Because the stamps with 50 points and 80 points each can be combined into six different postage rates: 50 + 50 = 100 (points), 80 + 80 = 160 (points), 50 + 80 = 130 (points), 50 + 50 + 80 = 180 (points), 50 + 80 + 80 = 210 (points), 50 + 50 + 80 + 80 = 260 (points), plus the two denominations of 50 points and 80 points, a total of 6 + 2 = 8 different postage rates can be paid

Mr. Zhang has two 50 cent stamps and two 80 cent stamps.
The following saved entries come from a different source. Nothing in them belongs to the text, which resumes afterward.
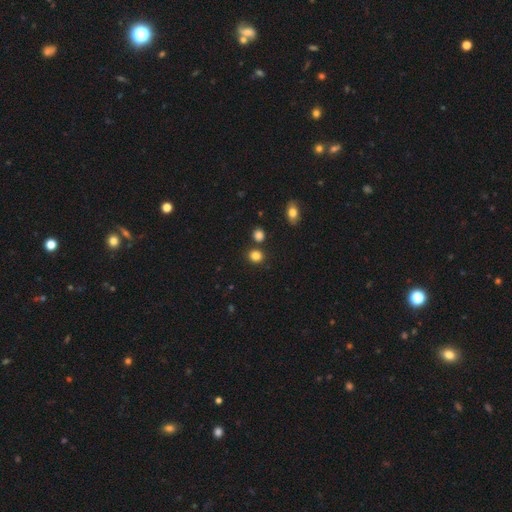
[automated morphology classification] smooth 84%, star or artifact 12%, featured or disk 4%. Down the decision tree: how rounded — round (76%); merging — none (80%).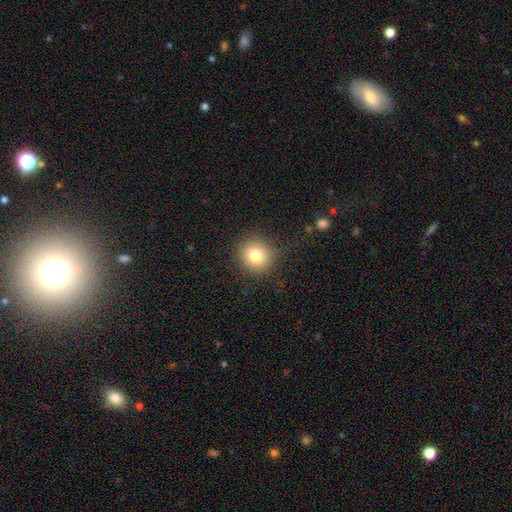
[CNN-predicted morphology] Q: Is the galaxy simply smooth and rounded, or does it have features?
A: smooth — 79%.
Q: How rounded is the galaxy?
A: round — 93%.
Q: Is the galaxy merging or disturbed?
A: none — 87%.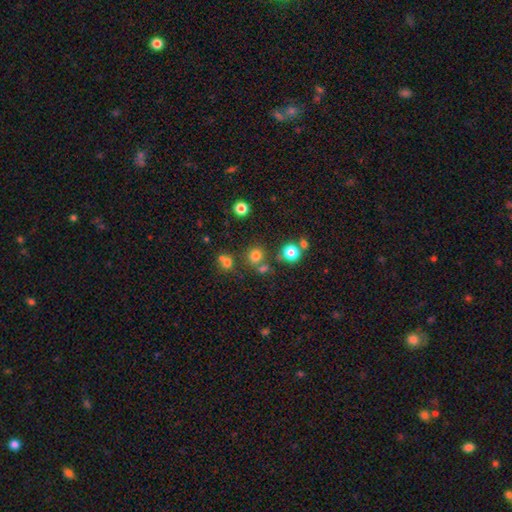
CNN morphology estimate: A smooth galaxy with no disk features (73%) that is round (87%). Merging: none (72%).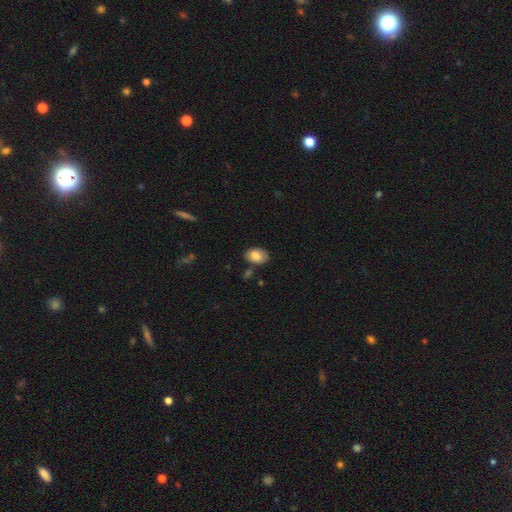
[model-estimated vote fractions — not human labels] This appears to be a smooth galaxy with no disk features (82%) that is in between round and cigar-shaped (87%). Merging: none (81%).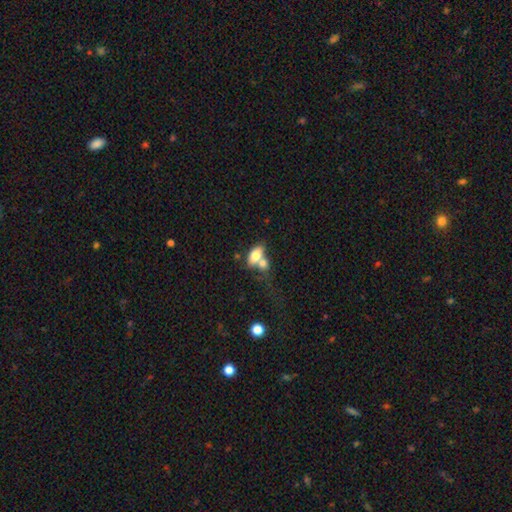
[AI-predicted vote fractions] smooth 71%, featured or disk 21%, star or artifact 8%. Down the decision tree: how rounded — in between (84%); merging — merger (55%).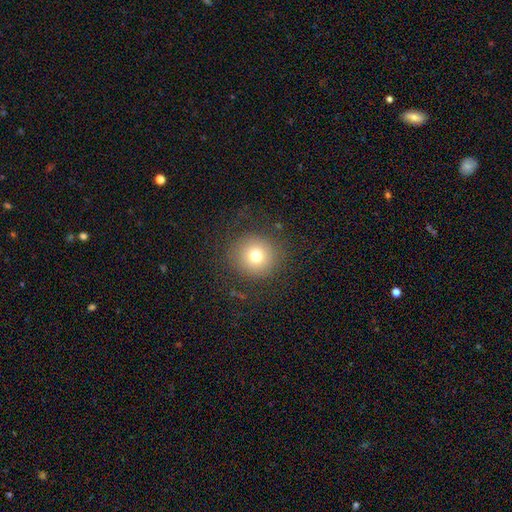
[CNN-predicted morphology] smooth 72%, star or artifact 15%, featured or disk 13%. Down the decision tree: how rounded — round (93%); merging — none (84%).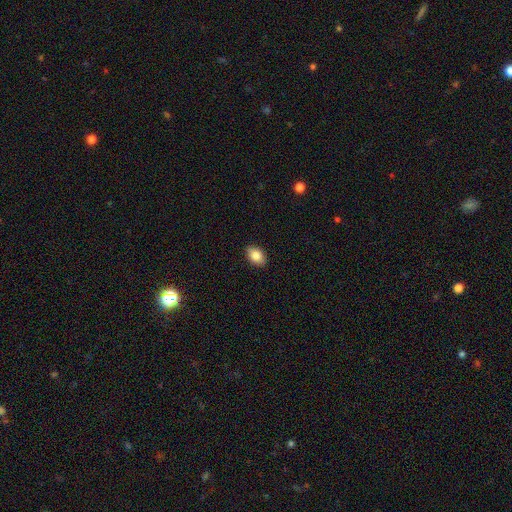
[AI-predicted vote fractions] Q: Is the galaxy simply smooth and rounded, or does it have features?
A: smooth — 83%.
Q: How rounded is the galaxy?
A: in between — 86%.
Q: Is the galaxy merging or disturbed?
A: none — 88%.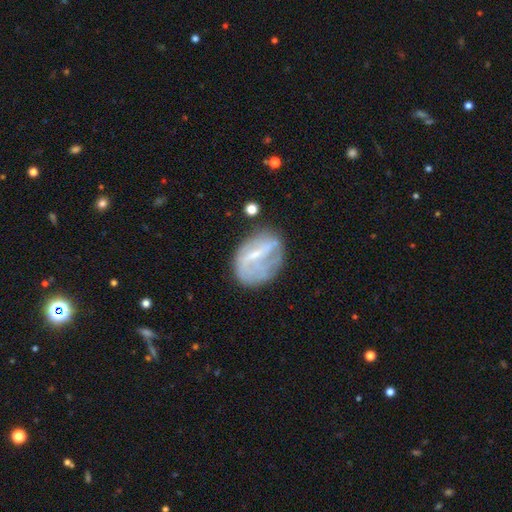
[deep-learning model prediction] Smooth or featured? Predicted: featured or disk (p=0.63). Edge-on disk? Predicted: no (p=0.95). Bar? Predicted: weak (p=0.41). Spiral arms? Predicted: yes (p=0.54). Bulge size? Predicted: small (p=0.56). Merging? Predicted: none (p=0.51).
How much postage can he pay with these stamps?
(sending a letter is the amount of money you have to pay.),

1. 50 points and 80 points 2. 2 sheets 50 points 3. 2 sheets 80 points 4. 2 sheets 50 points and 1 sheet 80 points 5. 2 sheets 80 points and 1 sheet 50 points 6. 50 points 7. 80 points 8. 2 sheets 50 points and 2 sheets 80 points

Given that the tolerance of the arithmetic sequence an is a positive integer, and A3 * A7 = - 12 A4 + A6 = - 4, then the sum of the first ten terms SN=

∵ an is an arithmetic sequence
∴a3+a7=a4+a6=-4 ①
And A3 × A7 = - 12
The solution of simultaneous ① and ②
A3 = - 6, a7 = 2 or A3 = 2, a7 = - 6
And the tolerance D ＞ 0,
∴a3=-6 ,a7=2
So 4D = a7-a3 = 8
D = 2, A1 = a3-2d = - 6-2 × 2 = - 10
an=a1+(n-1)d=-10+2(n-1)=2n-12
a10=2×10-12=8
S10=10(a1+a10)/2
=5(-10+8)
=-10
Answer: - 10

It is known that the arithmetic sequence {an} satisfies the following conditions: A3 = 7, A5 + A7 = 26, and the sum of the first n terms of {an} is SN

Let the tolerance of arithmetic sequence {an} be D, then A3 = a1 + 2D = 7a5 + A7 = 2A1 + 10d = 26, the solution is A1 = 3D = 2, ∧ an = 3 + 2 (n-1) = 2n + 1sn = n (3 + 2n + 1) 2 = N2 + 2n

It is known that the arithmetic sequence [an] satisfies the following conditions: A3 = 7, A5 + A7 = 26;
(2) BN = 1 / (an ^ 2-1) (n belongs to n *), find the first n terms and TN of sequence [BN]

a5=a3+2d,a7=a3+4d
a5+a7=2a3+6d
26=2*7+6d
d=2
a4=a3+d=7+2=9
a1=a3-2d=7-2*2=3
Sn=na1+n(n-1)d/2=n^2+2n
an=a1+nd=3+2n
bn=1/(an^2-1)=1/[4(n+2)(n+1)]=1/4[(1/(n+1)-1/(n+2)]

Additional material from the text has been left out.